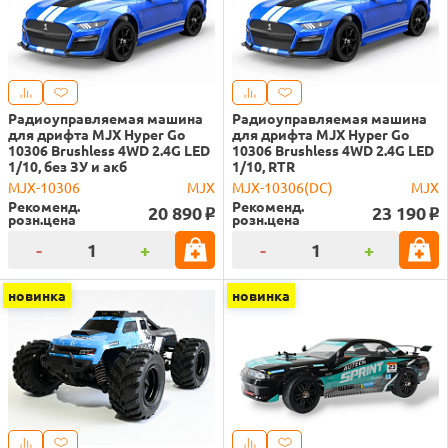
Радиоуправляемая машина
Радиоуправляемая машина
для дрифта MJX Hyper Go
для дрифта MJX Hyper Go
10306 Brushless 4WD 2.4G LED
10306 Brushless 4WD 2.4G LED
1/10, без ЗУ и акб
1/10, RTR
MJX-10306
MJX
MJX-10306(DC)
MJX
Рекоменд.
Рекоменд.
20 890
23 190
o
o
розн.цена
розн.цена
-
+
-
+
новинка
новинка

* _Directions for this task_
Set down, word for word, the full listing above, and carry over no pictures.

* _Written answer_
Радиоуправляемая машина
Радиоуправляемая машина
для дрифта MJX Hyper Go
для дрифта MJX Hyper Go
10306 Brushless 4WD 2.4G LED
10306 Brushless 4WD 2.4G LED
1/10, без ЗУ и акб
1/10, RTR
MJX-10306
MJX
MJX-10306(DC)
MJX
Рекоменд.
Рекоменд.
20 890
23 190
o
o
розн.цена
розн.цена
-
+
-
+
новинка
новинка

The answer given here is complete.